Material provided:
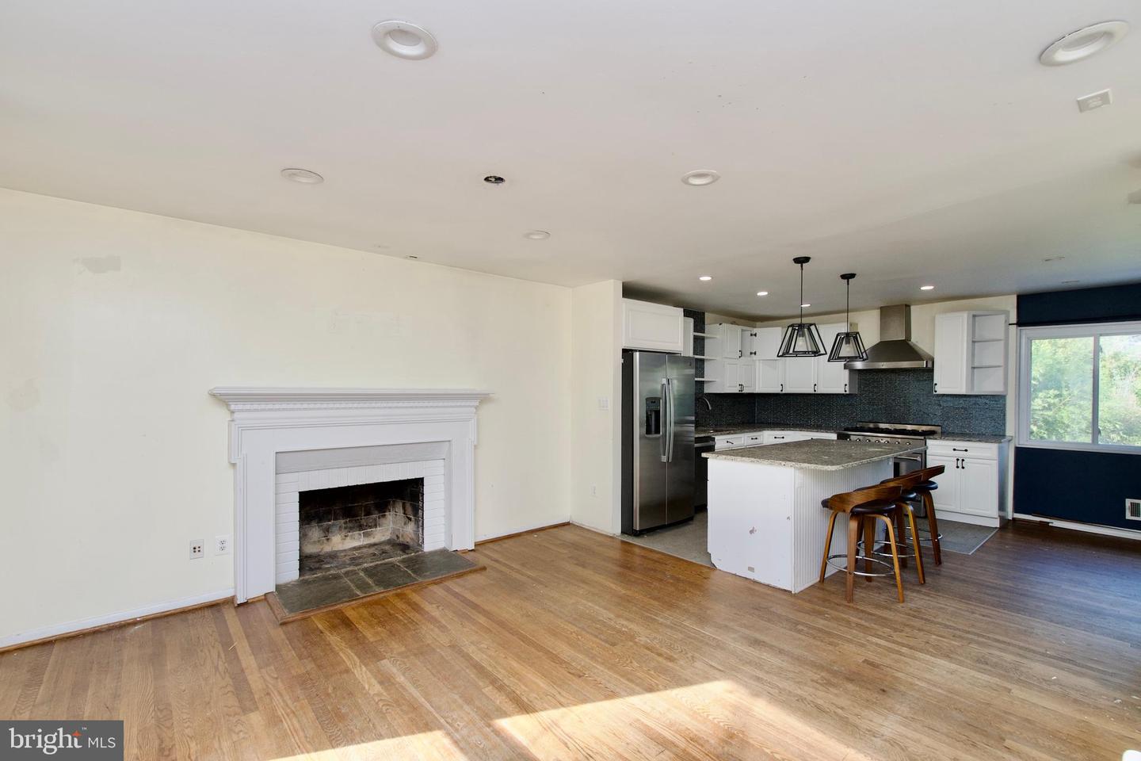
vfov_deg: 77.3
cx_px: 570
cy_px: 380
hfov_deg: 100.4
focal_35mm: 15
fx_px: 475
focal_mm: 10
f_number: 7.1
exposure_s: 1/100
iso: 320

...

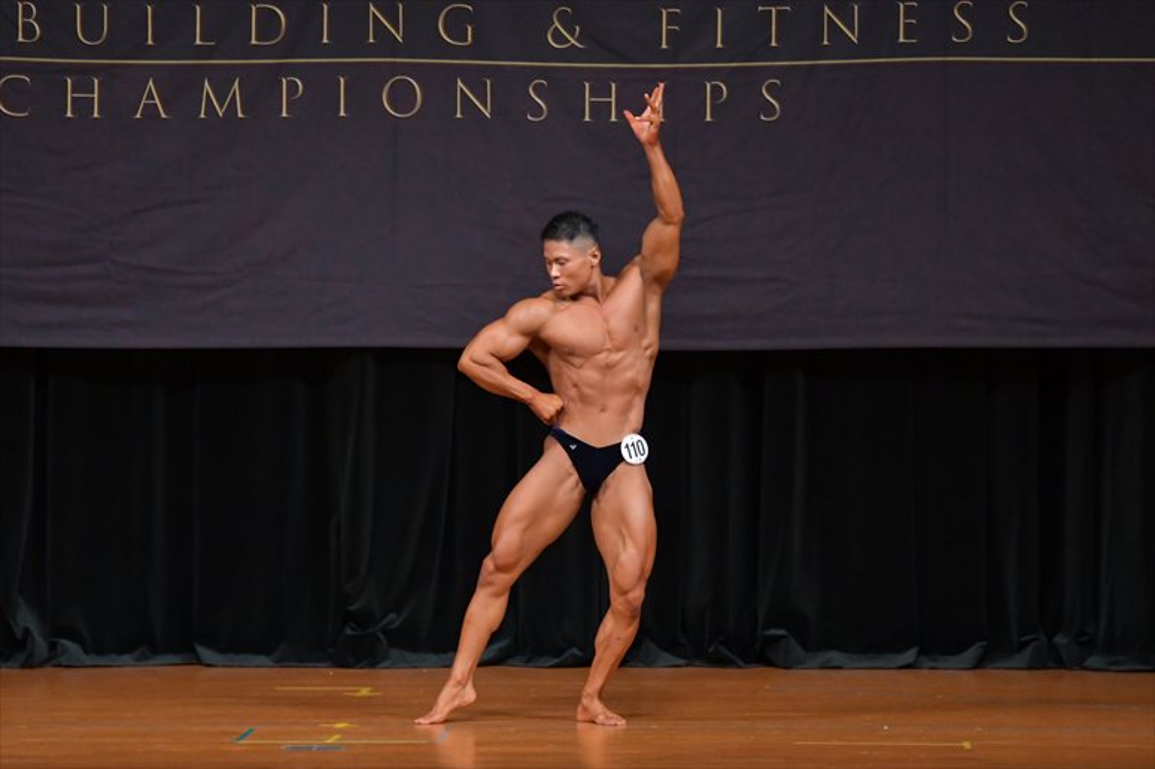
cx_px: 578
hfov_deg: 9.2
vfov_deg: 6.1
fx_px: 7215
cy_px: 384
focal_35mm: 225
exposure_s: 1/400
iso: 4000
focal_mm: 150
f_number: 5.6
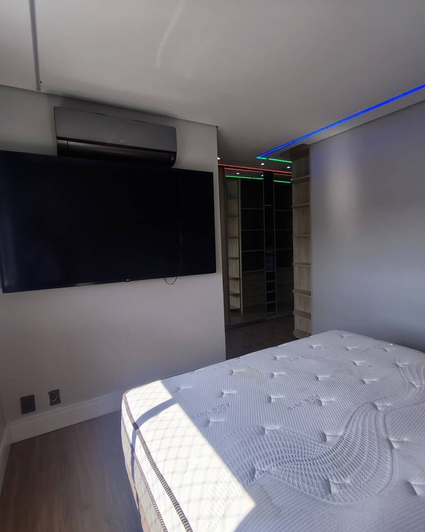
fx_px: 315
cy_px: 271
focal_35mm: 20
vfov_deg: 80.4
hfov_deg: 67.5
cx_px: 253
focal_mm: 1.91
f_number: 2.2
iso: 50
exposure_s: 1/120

Description of the task:
The lines to reproduce run from the one above containing "focal_35mm: 225" through the one containing "exposure_s: 1/120". Copy them exactly and leave out all pictures.

Solution below:
focal_35mm: 225
exposure_s: 1/400
iso: 4000
focal_mm: 150
f_number: 5.6
fx_px: 315
cy_px: 271
focal_35mm: 20
vfov_deg: 80.4
hfov_deg: 67.5
cx_px: 253
focal_mm: 1.91
f_number: 2.2
iso: 50
exposure_s: 1/120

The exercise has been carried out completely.